Stored items
_ _ _ _ _ _ _

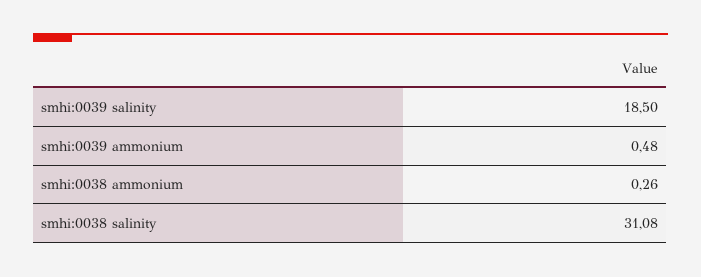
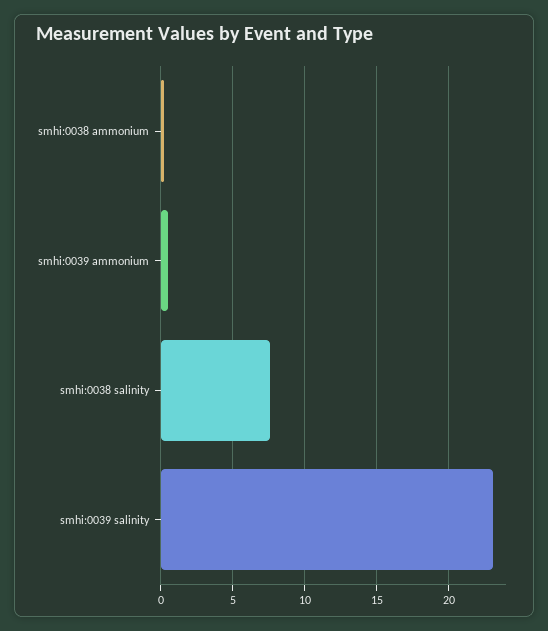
  {
-   "smhi:0039 salinity": 18.5,
+   "smhi:0039 salinity": 23,
    "smhi:0039 ammonium": 0.48,
    "smhi:0038 ammonium": 0.26,
-   "smhi:0038 salinity": 31.08
+   "smhi:0038 salinity": 7.5
  }

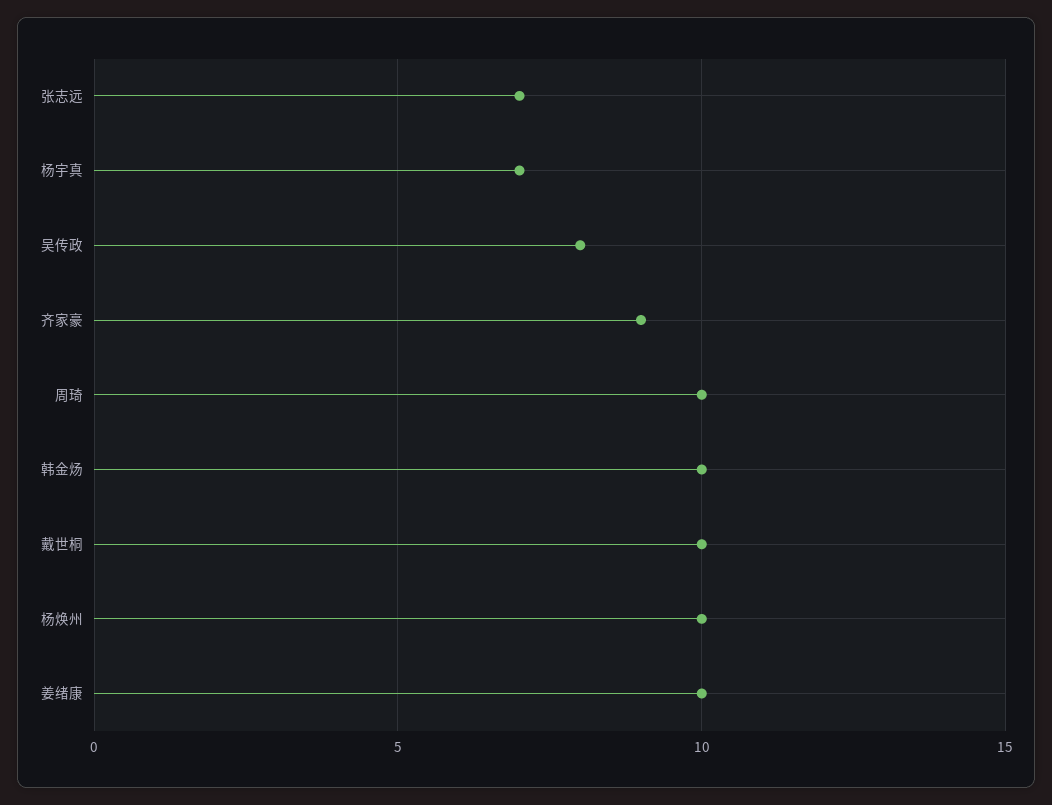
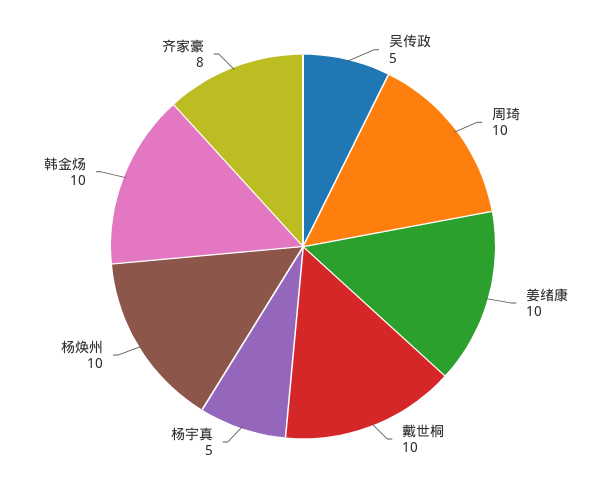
  {
-   "张志远": 7,
-   "杨宇真": 7,
+   "杨宇真": 5,
-   "吴传政": 8,
+   "吴传政": 5,
-   "齐家豪": 9,
+   "齐家豪": 8,
    "周琦": 10,
    "韩金炀": 10,
    "戴世桐": 10,
    "杨焕州": 10,
    "姜绪康": 10
  }

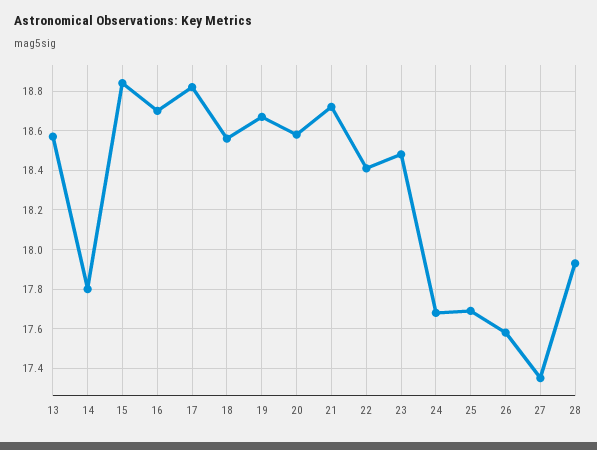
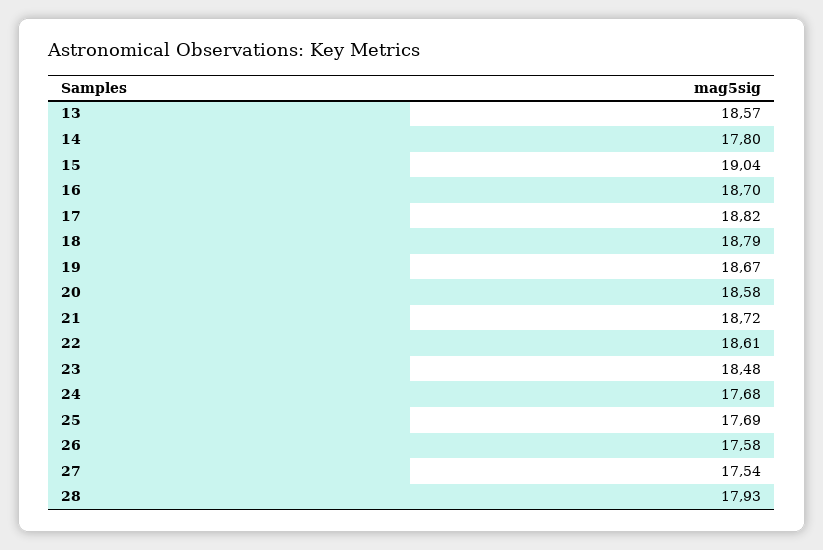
  {
    "13": 18.57,
    "14": 17.8,
-   "15": 18.85,
+   "15": 19.04,
    "16": 18.7,
    "17": 18.82,
-   "18": 18.55,
+   "18": 18.79,
    "19": 18.67,
    "20": 18.58,
    "21": 18.72,
-   "22": 18.4,
+   "22": 18.61,
    "23": 18.48,
    "24": 17.68,
    "25": 17.69,
    "26": 17.58,
-   "27": 17.35,
+   "27": 17.54,
    "28": 17.93
  }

_ _ _ _ _ _ _

▸ **Work instruction**
Look over the records above and say how many lines hold the word "ammonium", giving the number alone.

▸ **Solution to this exercise**
2